Fig. 1 is a system diagram of an oil passage according to an embodiment of the present invention, Fig. 2 is a cross-sectional view showing nine devices constructed according to the system diagram of Fig. 1, and Fig. 3 is a longitudinal cross-section of the heating device 2. 4 is a vertical cross-sectional view of the combustion tube 16, FIG. 5 is a cross-sectional view taken from the cutting plane line of FIG. 3, and FIG. 6 is a simplified system diagram of another uninvented embodiment. It is. 16... Combustion cylinder, 33... Induced blower, 36...
Deposition layer, -41...Air supply pipe, 43...Circulation pipe,
44... Circulating blower, 45.46... Rotation speed control means, 47... Control means, 49... Solenoid valve, 52...

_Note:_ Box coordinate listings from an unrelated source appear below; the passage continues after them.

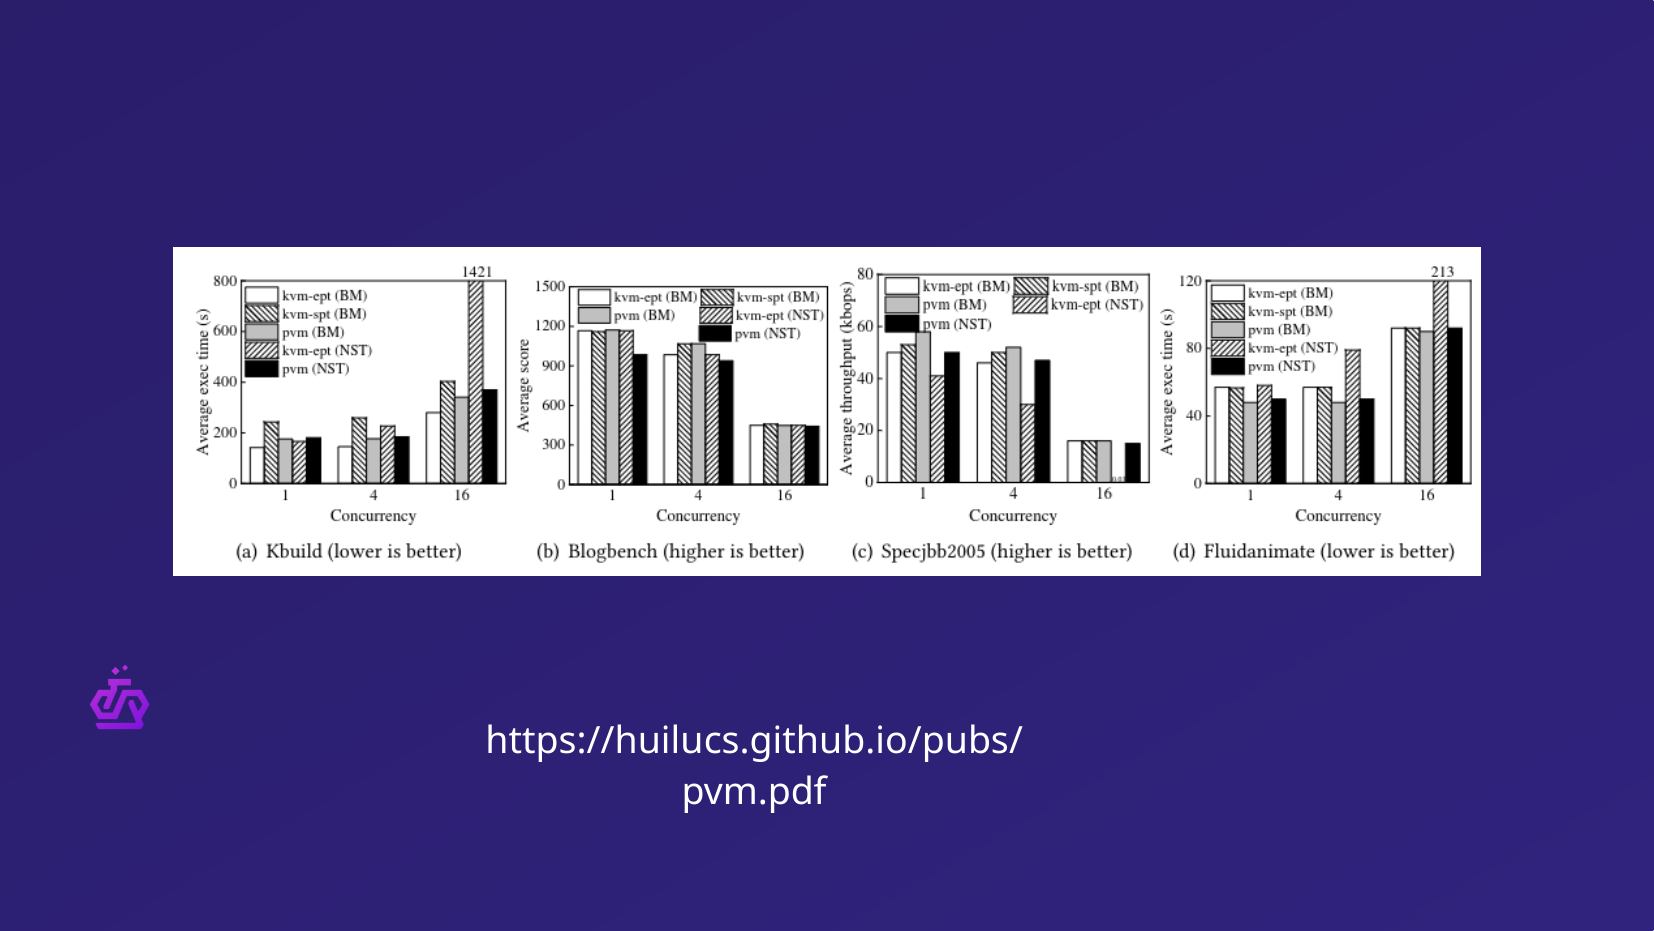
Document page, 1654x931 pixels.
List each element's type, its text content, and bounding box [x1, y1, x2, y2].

text_box https://huilucs.github.io/pubs/pvm.pdf [470, 666, 1184, 863]
picture [173, 247, 1481, 577]
picture [70, 643, 150, 755]
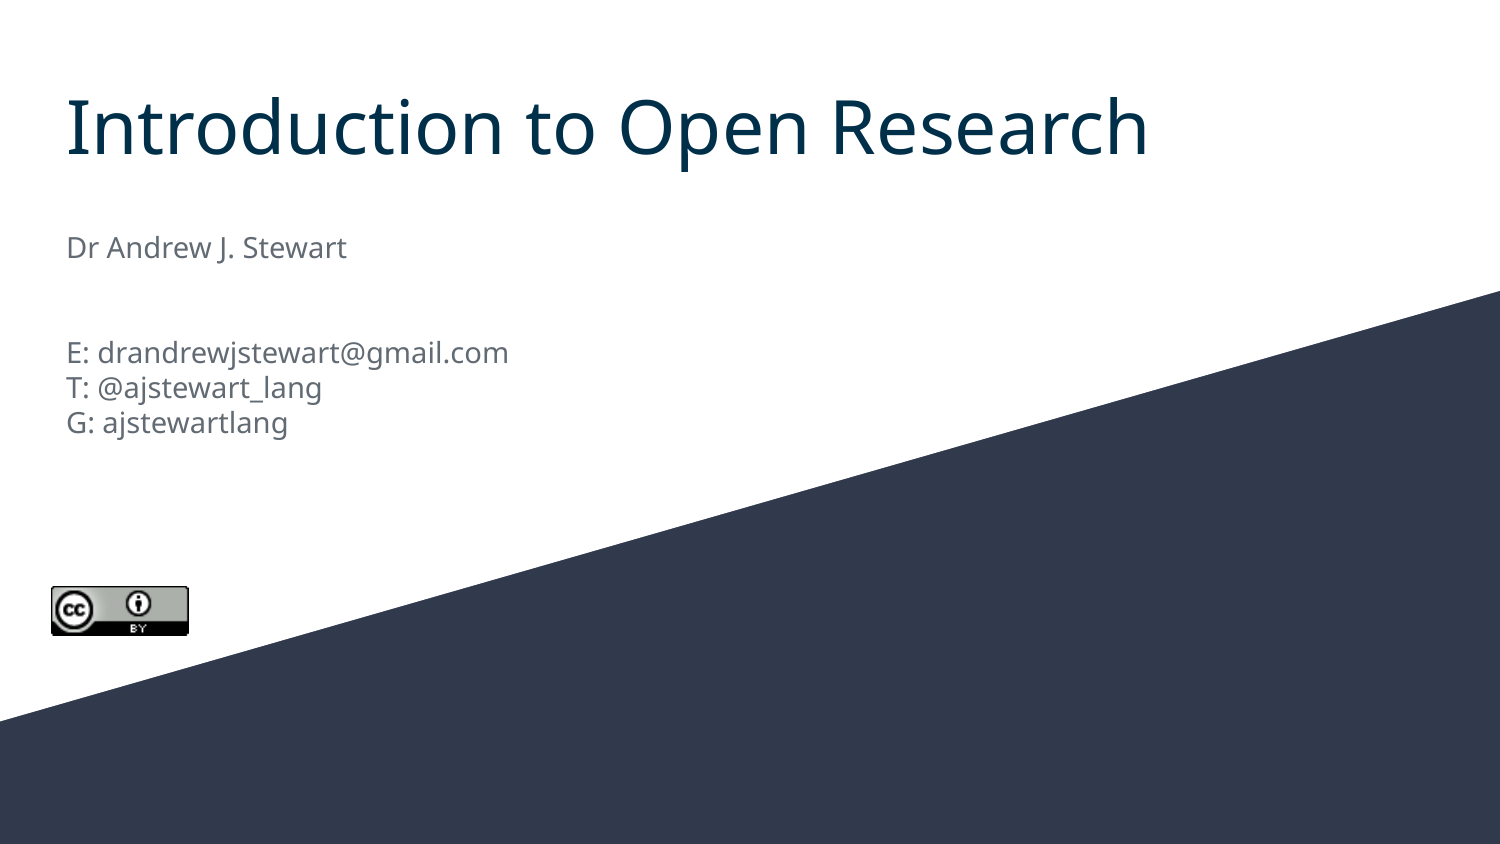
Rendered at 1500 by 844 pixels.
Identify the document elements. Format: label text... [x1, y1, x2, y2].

subtitle Dr Andrew J. Stewart E: drandrewjstewart@gmail.com T: @ajstewart_lang G: ajstewartlang [51, 214, 941, 564]
title Introduction to Open Research [51, 64, 1449, 275]
picture [51, 586, 189, 636]
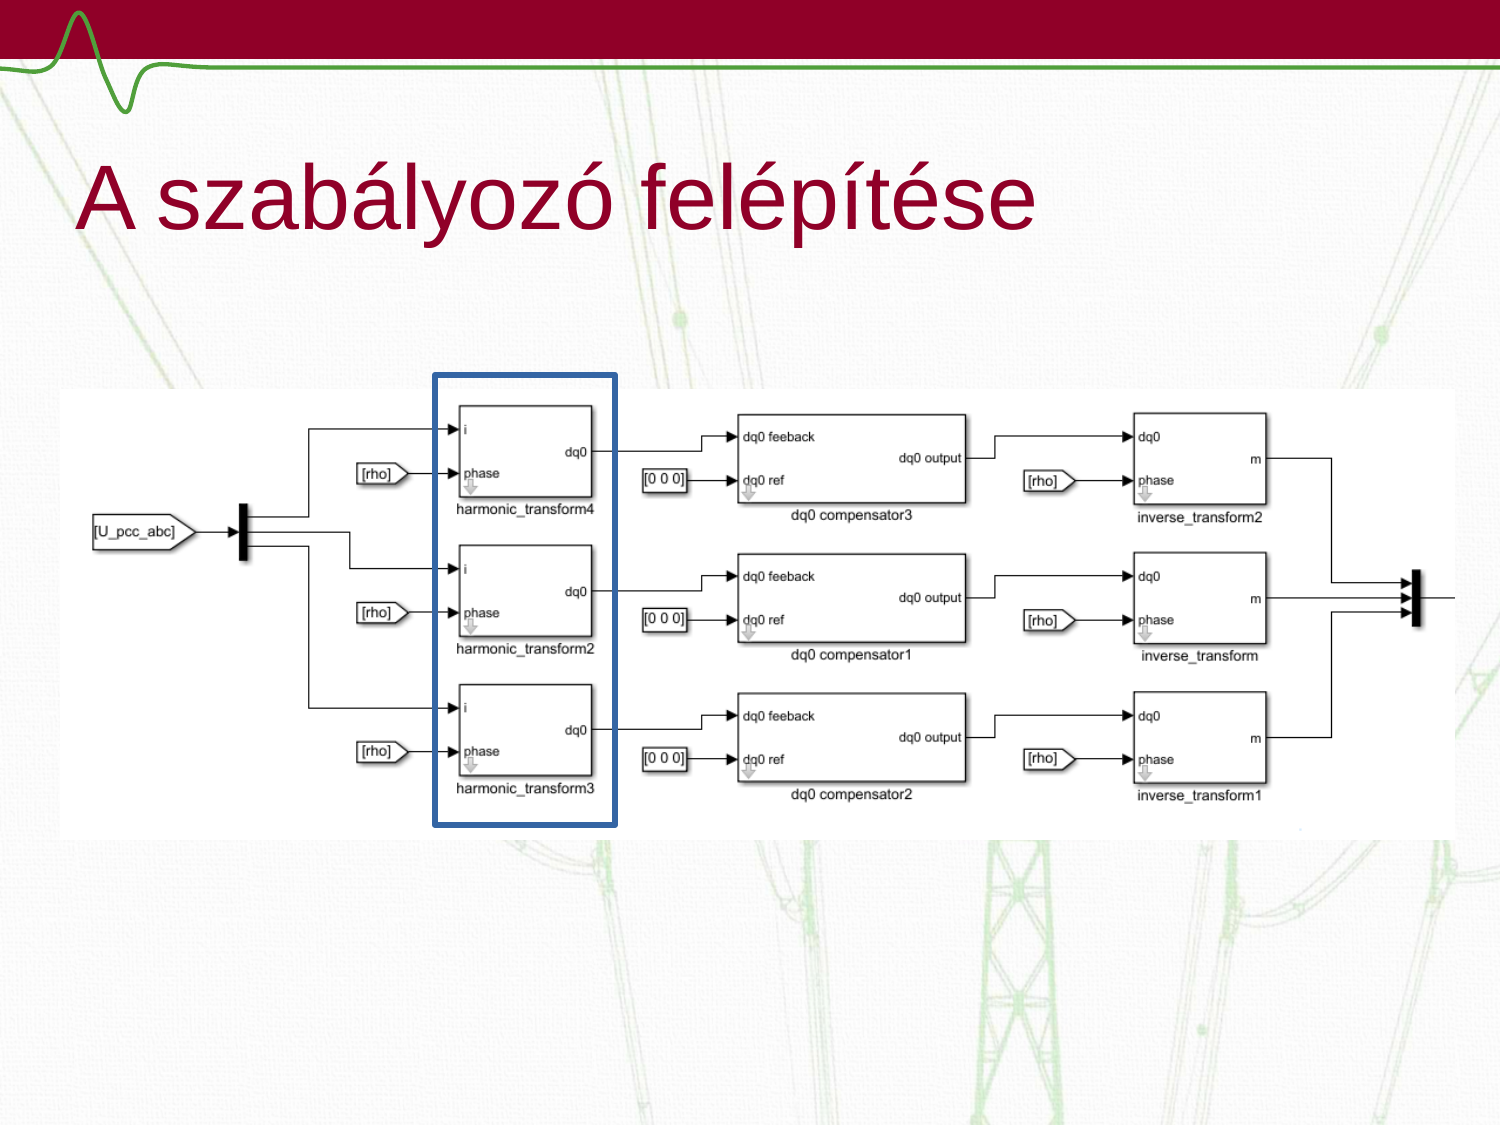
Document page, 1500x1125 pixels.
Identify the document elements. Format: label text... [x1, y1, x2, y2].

picture [0, 59, 1500, 1125]
picture [0, 59, 53, 69]
title A szabályozó felépítése [75, 103, 1425, 292]
picture [102, 59, 1500, 103]
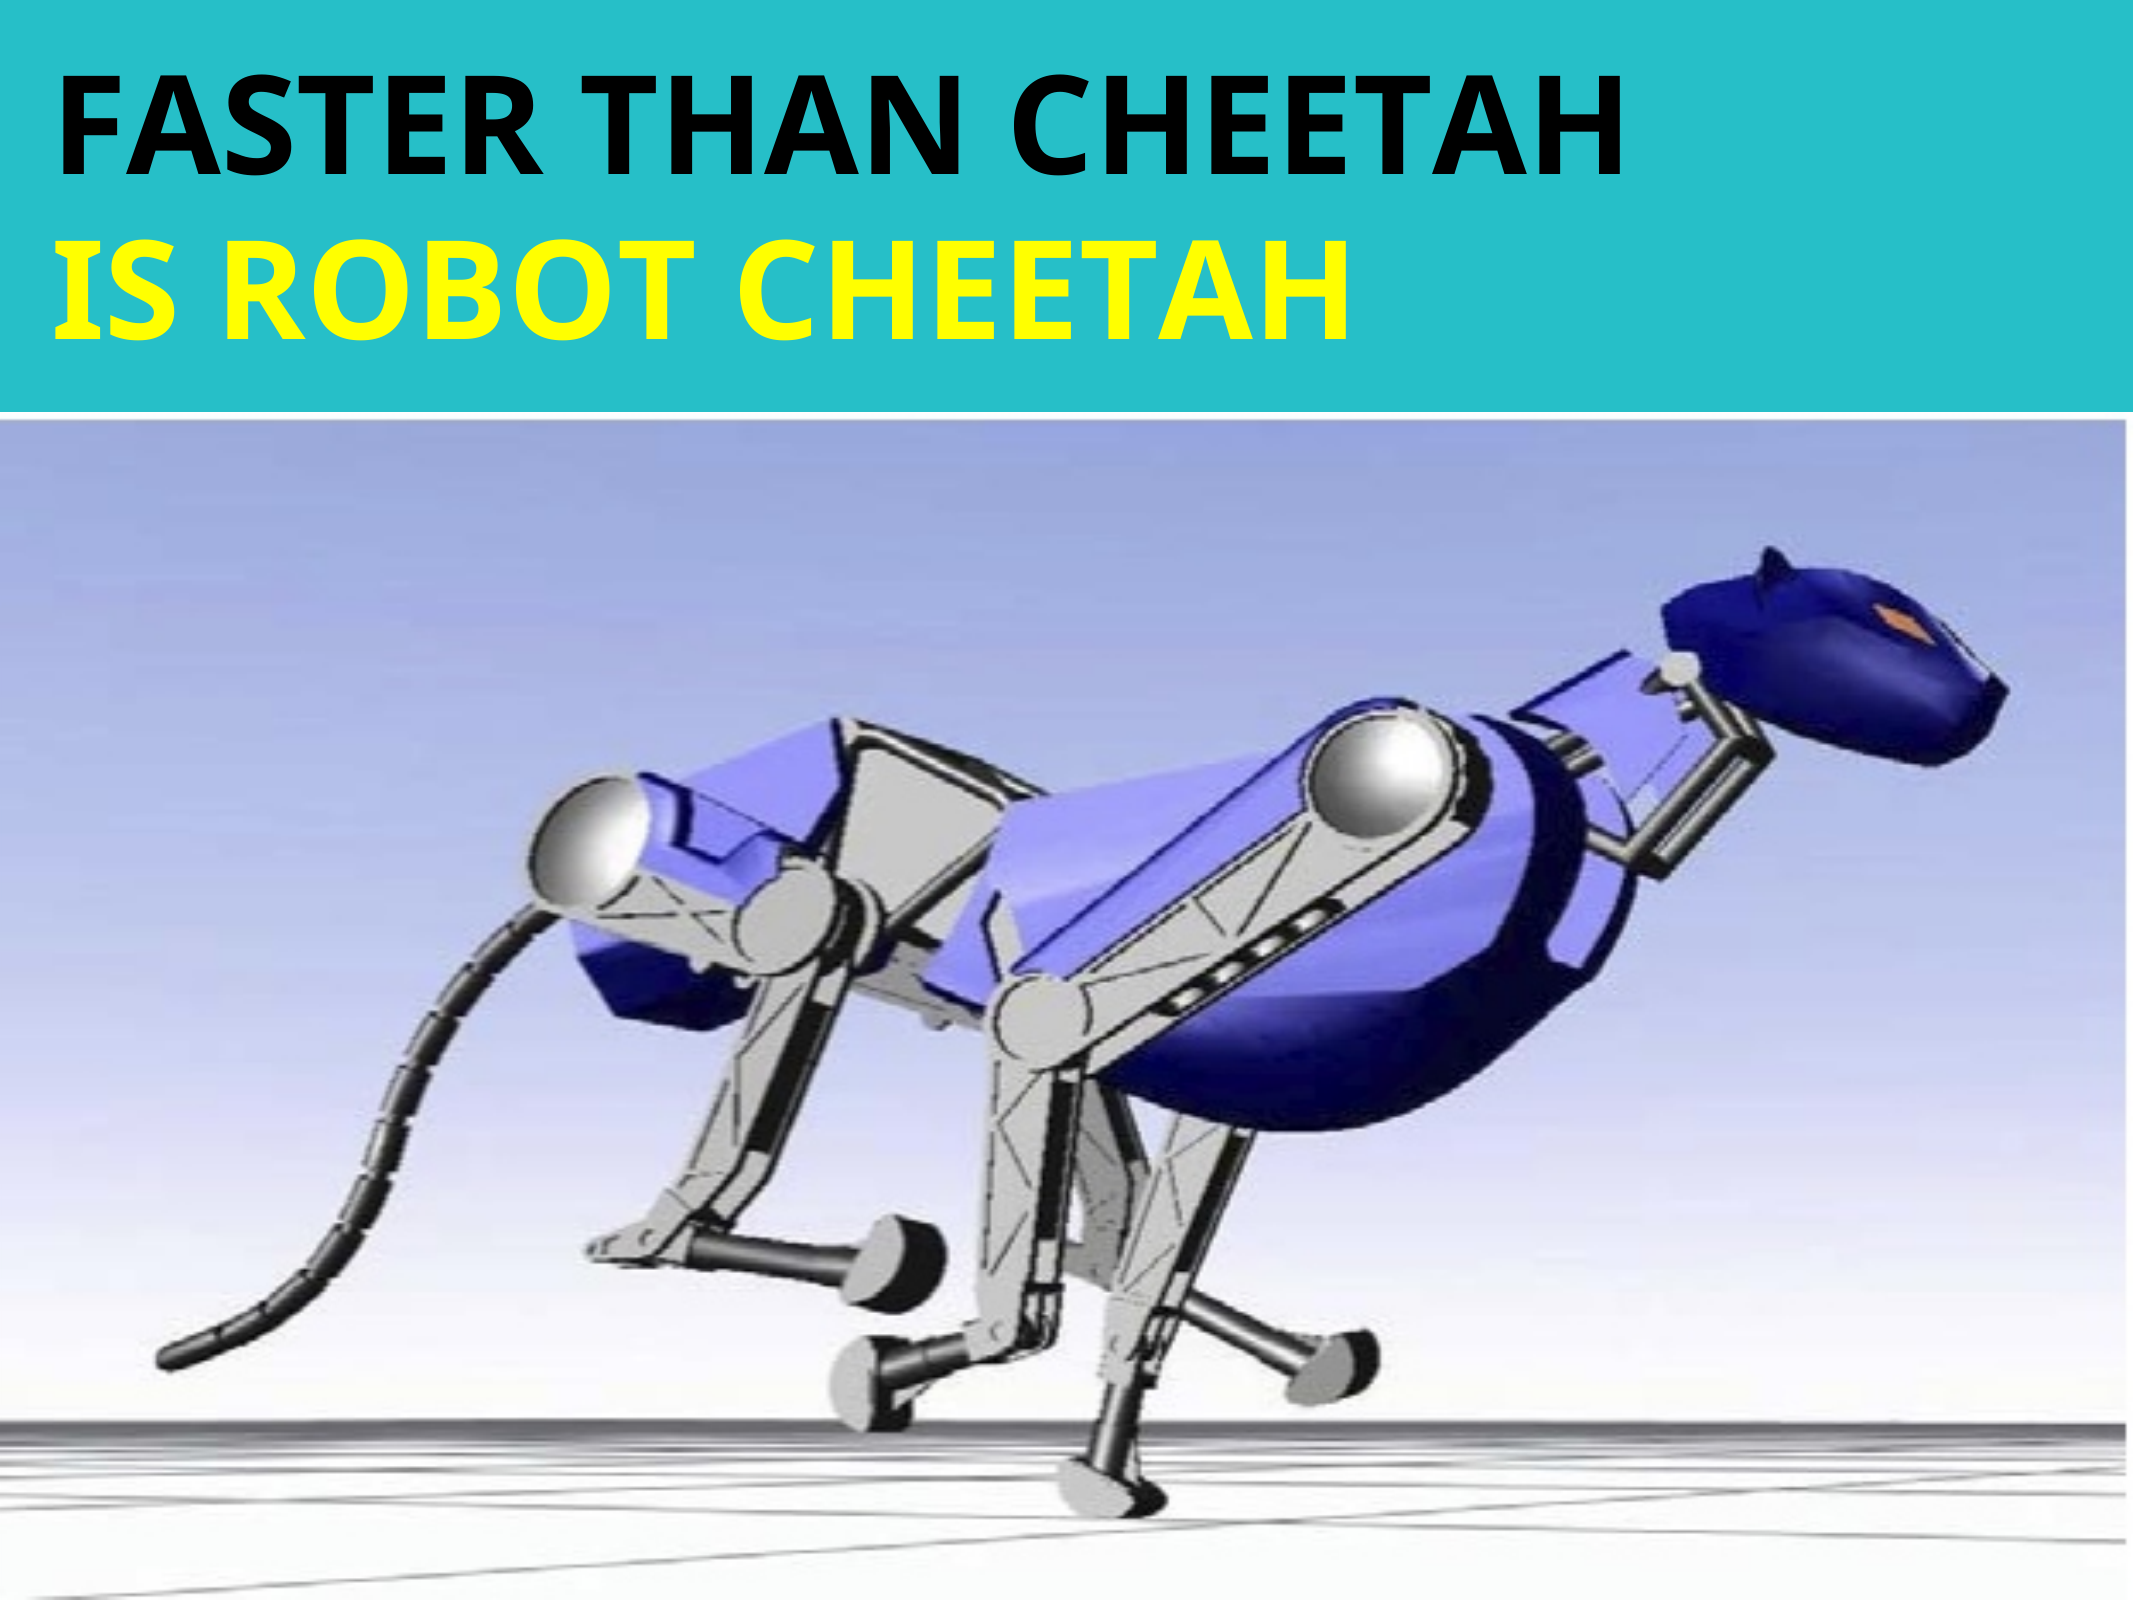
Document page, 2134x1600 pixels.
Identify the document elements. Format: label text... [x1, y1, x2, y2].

・Temperature detector, 55.56...i Volume control valve Agent Patent attorney Kei Nishi Part 1 Figure 2 Figure 3

Claims (1)

[Claims] In a method of combusting solid fuel by supplying combustion air into a solid fuel accumulation layer, a part of the combustion exhaust gas discharged from the accumulation layer is circulated and supplied into the accumulation layer, and the combustion air is supplied into the accumulation layer. - The amount of combustion air and combustion exhaust gas supplied to the interior of the city can be set to multiple set values in advance.
A solid fuel combustion method, characterized in that the amount of combustion air and combustion exhaust gas supplied to the IrJ period sedimentary layer is controlled in response to changing the set value.